Forwa-a-ard!!!

        Submitter: Oleg Goldshmidt

        Language: procmail/formail

        Date:        2003/12/12

 My own code also sucks. This particular story started when I subscribed to the Technical Committee on Parallel Processing announcement list. A couple of my colleagues, including my boss, asked me to forward the announcements, calls for papers, and other stuff from that list to them. Why couldn't they just subscribe to the list themselves? Ask them.

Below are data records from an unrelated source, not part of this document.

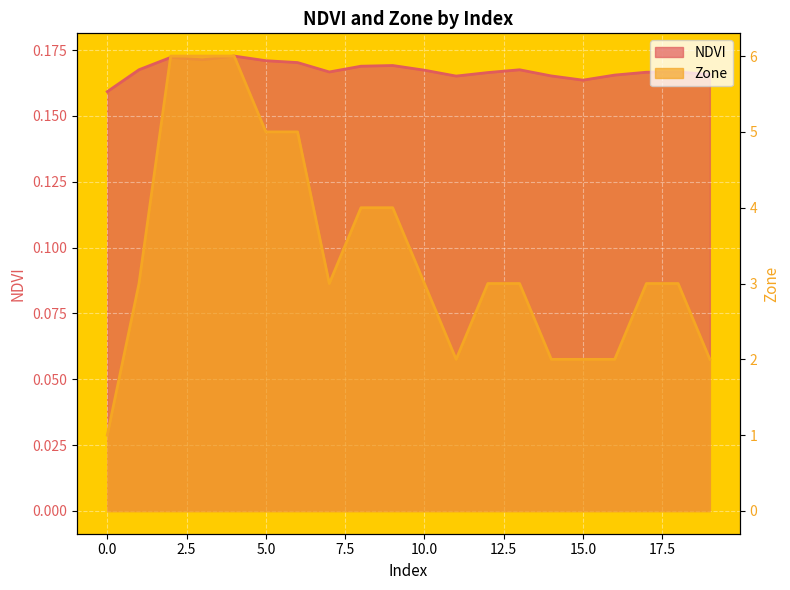

Reading left to right, transcribe all the data shown in this chart.

NDVI: 0.2	0.2	0.2	0.2	0.2	0.2	0.2	0.2	0.2	0.2	0.2	0.2	0.2	0.2	0.2	0.2	0.2	0.2	0.2	0.2
Zone: 1.0	3.0	6.0	6.0	6.0	5.0	5.0	3.0	4.0	4.0	3.0	2.0	3.0	3.0	2.0	2.0	2.0	3.0	3.0	2.0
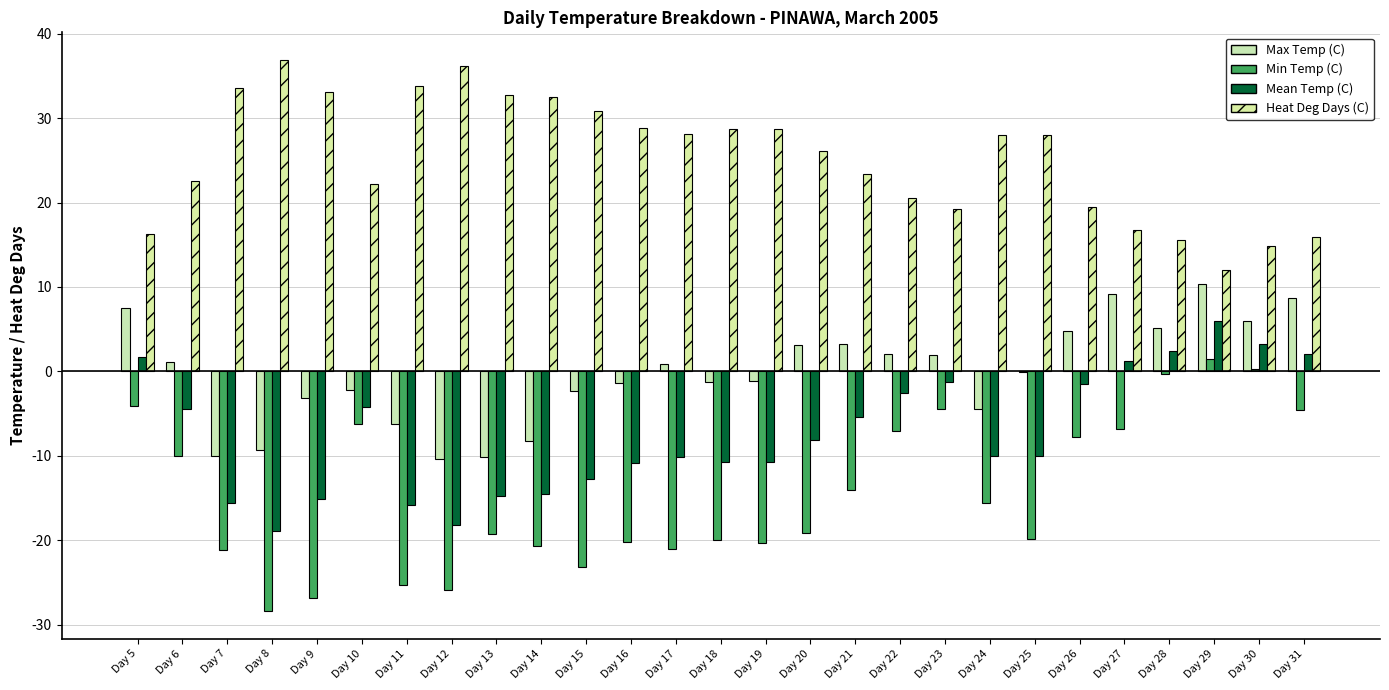

Are the bars grouped side by side (vs. stacked)?

Yes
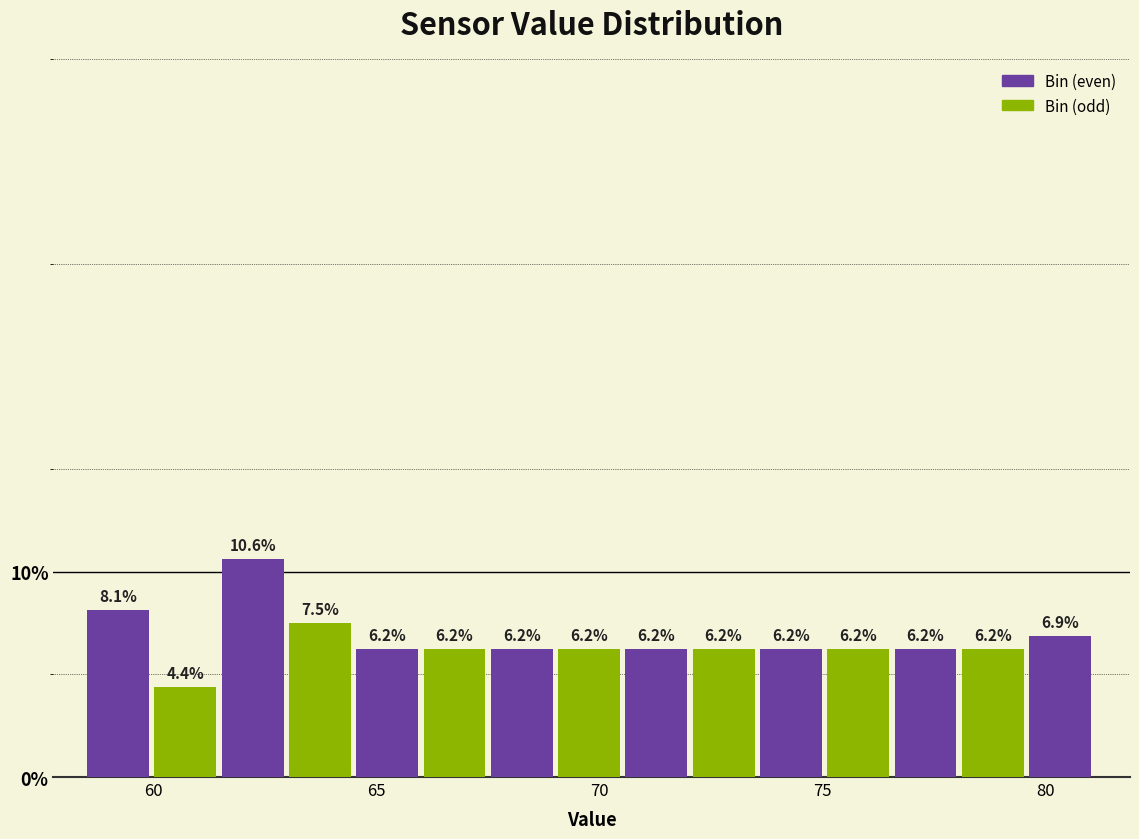

Read against the x-axis, roughly where is the centre of the tallest bar?

62.0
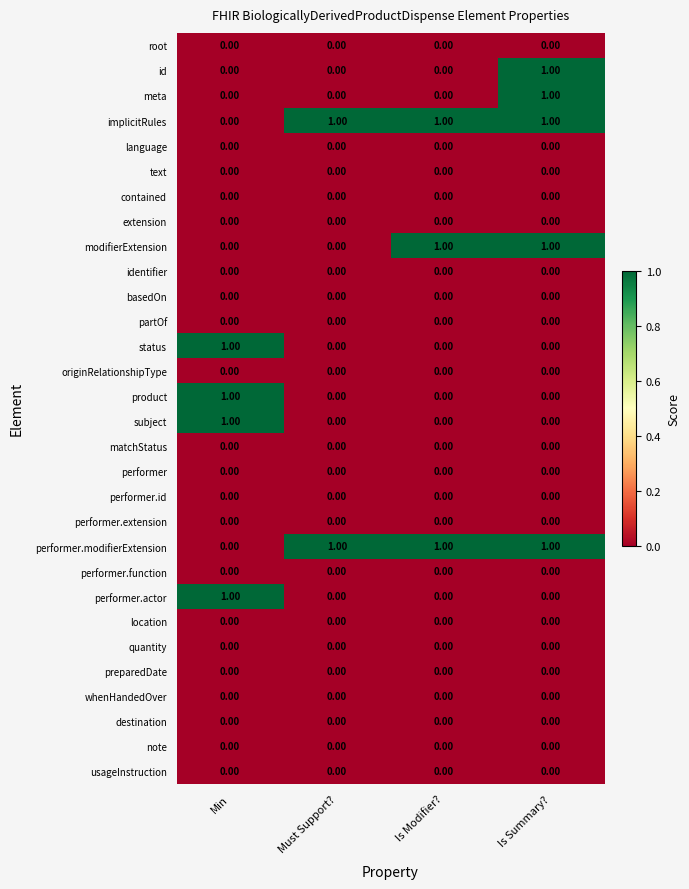

At how many categories does at least one series exceed 0?

4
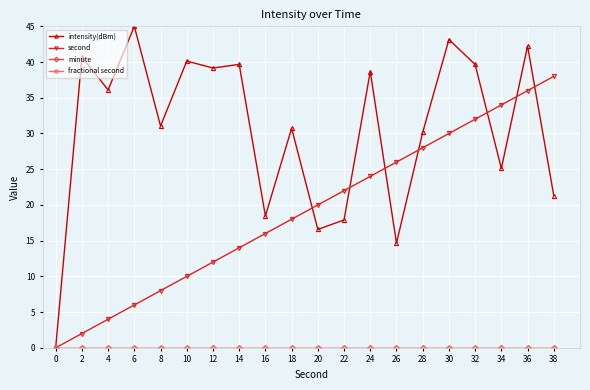

Which series has the largest total across all categories?

intensity(dBm)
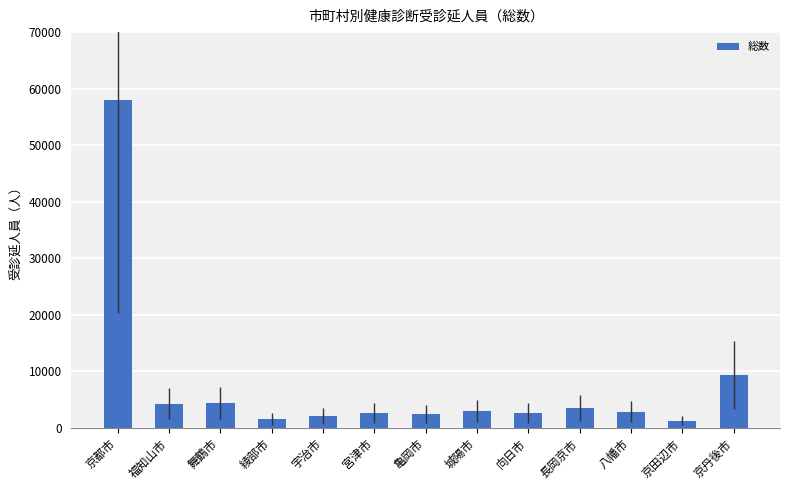

True or false: the data shows 9296 at 京丹後市.

True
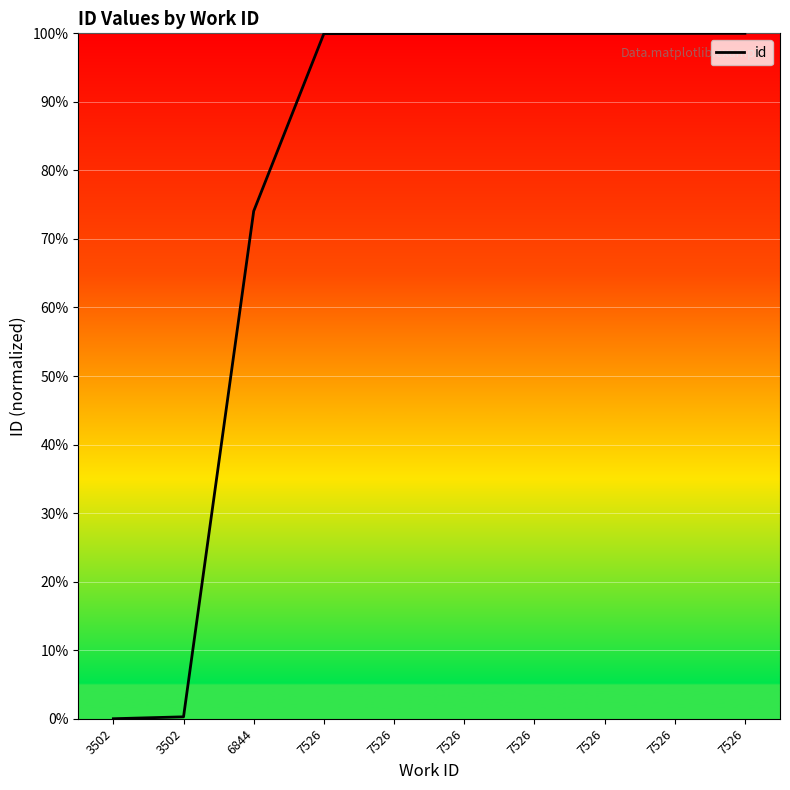

Does the chart have visible grid lines?

Yes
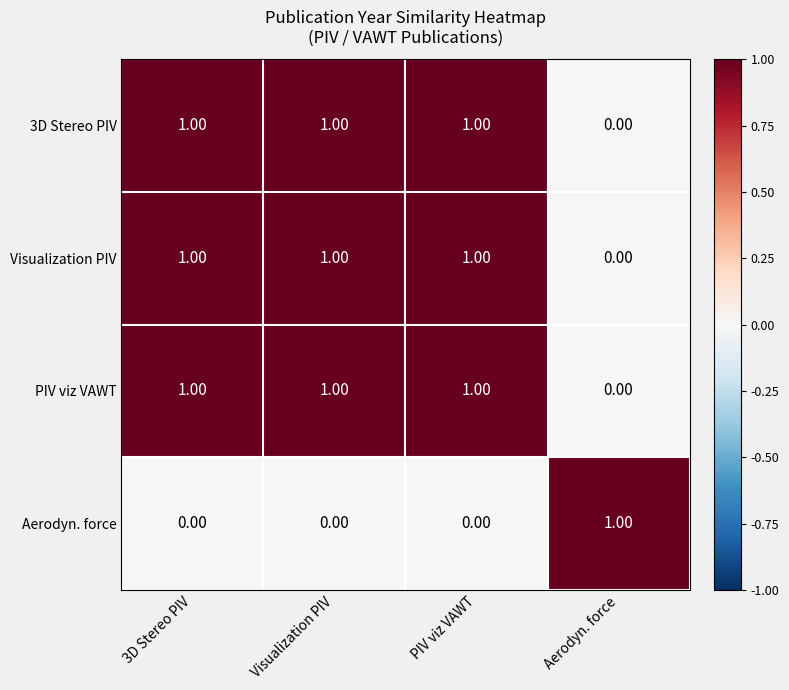

What is the sum of all 3D Stereo PIV values?

3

Anyway, of course I was not going to forward anything by hand. So I created a procmail stanza in my ~/.procmairc that looked like this (email addresses are fictitious, of course):

# Forward all messages from tcpp-announce list to colleagues,
# Bcc to myself at work, and keep a copy
:0 c
* ^From:.*tcpp-announce@
| formail -I "Reply-To: me@work.com" \
-I "To: colleagues@work.com" \
-I "Bcc: me@work.com" | $SENDMAIL -oi -t

What's wrong with this picture? Imagine someone posting to tcpp-announcesomeone@somewhere.com and Cc-ing , or, better yet, another huge mailing list. The procmail rule above will invoke formail, which will happily overwrite The "To:", "Bcc:", and "Reply-To:" fields, and leave the "Cc:" field intact, so you will spam whoever was originally Cc-ed and his sister. 

The lesson here is, of course, that the usual rule of software engineering apply even when you use a weird language. The core of the problem here is unvalidated input and the associated insufficient testing.

Fortunately, I was Bcc-ing myself, and I actually happened to look at a forwarded message that arrived in my mailbox at work. The message was sent by a guy from Italy who was organizing a conference, and he Cc-ed himself (thankfully, just himself and not the whole of IEEE or something of the kind). I fixed the rule and sent him an apology. He was very gracious about it.